### Excerpted text
:::

The white paper explained the correct understanding: that they were not fixed, absolute guarantees of Hong Kong’s constitutional status, but optional add-ons that China could adjust or remove at will. 
This was a restrictive new definition of their meaning (and local officials modified their use of the slogans accordingly).
This was followed up a few months later by an edict that Hong Kong could elect its chief executive only if Beijing chose who was on the ballot.
Pro-democracy opposition figures bitterly complained that Beijing was breaking past promises enshrined in the Basic Law. 
They missed the whole point of these imperial proclamations: that Hong Kong ultimately comes under and within the mainland system.
Indeed, when “interpreting” the Basic Law on several occasions since 1997, the Chinese government had established the principle that it could change the meaning of the law on a whim. 
Hong Kong had been under Communist-style “rule by law” all along, though Beijing had applied it sparingly.

A woman protests Beijing’s White Paper on Hong Kong at the July 1st pro-democracy march, 2014. 

Since 2014, the trend of “mainlandisation” has been unmistakable, though incremental. 
While the local administration implements the process (and insists nothing is really changing), it is obviously following directions from Beijing officials.

:::

[Dataset entries]

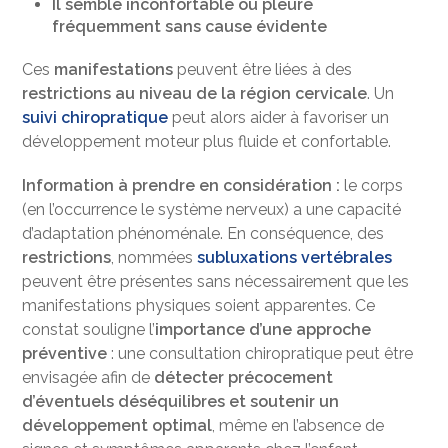
Il semble inconfortable ou pleure
fréquemment sans cause évidente
Ces
manifestations
peuvent être liées à des
restrictions au niveau de la région cervicale
. Un
suivi chiropratique
peut alors aider à favoriser un
développement moteur plus fluide et confortable.
Information à prendre en considération :
le corps
(en l’occurrence le système nerveux) a une capacité
d’adaptation phénoménale. En conséquence, des
restrictions
, nommées
subluxations vertébrales
peuvent être présentes sans nécessairement que les
manifestations physiques soient apparentes. Ce
constat souligne l’
importance d’une approche
préventive
: une consultation chiropratique peut être
envisagée afin de
détecter précocement
d’éventuels déséquilibres et soutenir un
développement optimal
, même en l’absence de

:::

### Work item A
List every word or phrase that the excerpt on Hong Kong and Beijing places inside quotation marks.
### Work item B
Duplicate the dataset entries line for line, omitting the picture.

### Your solution A
- “interpreting”
- “rule by law”
- “mainlandisation”

### Your solution B
Il semble inconfortable ou pleure
fréquemment sans cause évidente
Ces
manifestations
peuvent être liées à des
restrictions au niveau de la région cervicale
. Un
suivi chiropratique
peut alors aider à favoriser un
développement moteur plus fluide et confortable.
Information à prendre en considération :
le corps
(en l’occurrence le système nerveux) a une capacité
d’adaptation phénoménale. En conséquence, des
restrictions
, nommées
subluxations vertébrales
peuvent être présentes sans nécessairement que les
manifestations physiques soient apparentes. Ce
constat souligne l’
importance d’une approche
préventive
: une consultation chiropratique peut être
envisagée afin de
détecter précocement
d’éventuels déséquilibres et soutenir un
développement optimal
, même en l’absence de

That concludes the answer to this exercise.